China is in the process of remoulding the territory following mass democracy protests in 2019 that sometimes descended into violence, imposing national security legislation last year that makes a crime of any act Beijing deems subversion, secession, “terrorism” and collusion with foreign forces.

On Tuesday, Chris Tang, a former police chief promoted to security secretary this year, said Hong Kong was working on developing a host of new national security offences.

Since Beijing imposed the law, prominent democracy figures have been arrested and anyone deemed “unpatriotic” purged.

On Wednesday, Albert Ho, former vice chairman of the Hong Kong Alliance, was handed terms of 10 months for incitement and six months for attending the vigil.

His terms will be served concurrently with 18 months he is already serving in relation to other cases.

No tolerance for political defiance

The case over the 2020 vigil involved a total of 26 activists from across Hong Kong.

Two – Nathan Law and Sunny Cheung – had already gone into exile before the group were first summoned to court in September last year.

Joshua Wong, Lester Shum, Tiffany Yuen and Janelle Leung were handed jail terms earlier this year for attending the vigil.
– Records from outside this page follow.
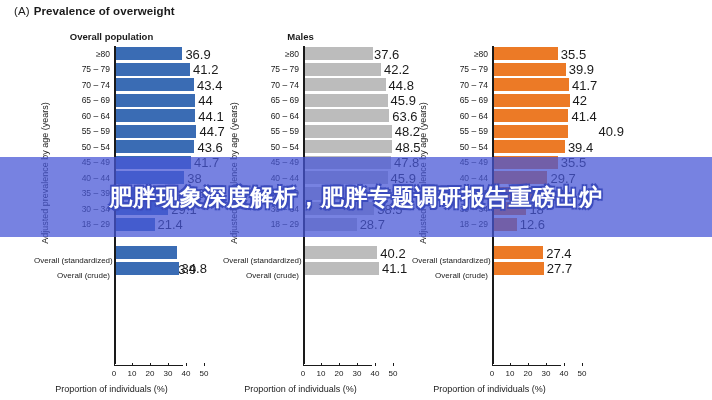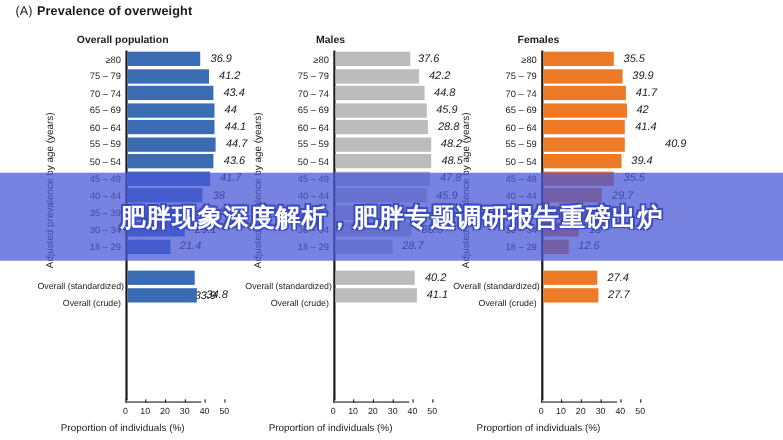--- a/index.html
+++ b/index.html
@@ -126,24 +126,23 @@
   }
   .bar {
     position: absolute;
     left: 0; top: 1.2px; bottom: 1.2px;
     border-radius: 0;
   }
   .val {
     position: absolute;
     top: 50%;
     transform: translateY(-50%);
-    font-size: 10px;
+    font-size: 13px;
     white-space: nowrap;
-    padding-left: 9px;
-    font-style: italic;
+    padding-left: 3px;
   }
 
   
   .xticks {
     position: absolute;
     left: 114px;
     right: 6px;
     bottom: 22px;
     height: 12px;
   }
@@ -369,21 +368,21 @@
               <div class="cat">65 – 69</div>
               <div class="barwrap">
                 <div class="bar" style="background: rgb(188, 188, 188); width: 82.5809px;"></div>
                 <div class="val" style="left: 82.5809px;">45.9</div>
               </div>
             </div>
             <div class="row" style="top: 62px;">
               <div class="cat">60 – 64</div>
               <div class="barwrap">
                 <div class="bar" style="background: rgb(188, 188, 188); width: 84.2001px;"></div>
-                <div class="val" style="left: 84.2001px;">28.8</div>
+                <div class="val" style="left: 84.2001px;">63.6</div>
               </div>
             </div>
             <div class="row" style="top: 77.5px;">
               <div class="cat">55 – 59</div>
               <div class="barwrap">
                 <div class="bar" style="background: rgb(188, 188, 188); width: 86.7189px;"></div>
                 <div class="val" style="left: 86.7189px;">48.2</div>
               </div>
             </div>
             <div class="row" style="top: 93px;">
@@ -455,21 +454,20 @@
           <div class="xtick" style="left: 53.9744px;">30</div>
           <div class="xtick-mark" style="left: 53.9744px;"></div>
           <div class="xtick" style="left: 71.9659px;">40</div>
           <div class="xtick-mark" style="left: 71.9659px;"></div>
           <div class="xtick" style="left: 89.9574px;">50</div>
           <div class="xtick-mark" style="left: 89.9574px;"></div>
         </div>
         <div class="xlabel">Proportion of individuals (%)</div>
       </div>
       <div class="chart">
-        <div class="chart-title">Females</div>
         <div class="ylabel">Adjusted prevalence by age (years)</div>
         <div class="plot">
           <div class="axis-line"></div>
           <div class="rows">
             <div class="row" style="top: 0px;">
               <div class="cat">≥80</div>
               <div class="barwrap">
                 <div class="bar" style="background: rgb(236, 122, 38); width: 63.8698px;"></div>
                 <div class="val" style="left: 63.8698px;">35.5</div>
               </div>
The last eight defendants, who pleaded not guilty, will face trial in November.

 

In recent years, crowds at the annual event had swelled as anger intensified over how Beijing was running Hong Kong.

The space for alternative political viewpoints in Hong Kong’s once vibrant political landscape has shrunk since the security law was imposed.

More than 100 pro-democracy figures have been arrested under the law, mostly for expressing political views.

Most are denied bail and face up to life in prison if convicted.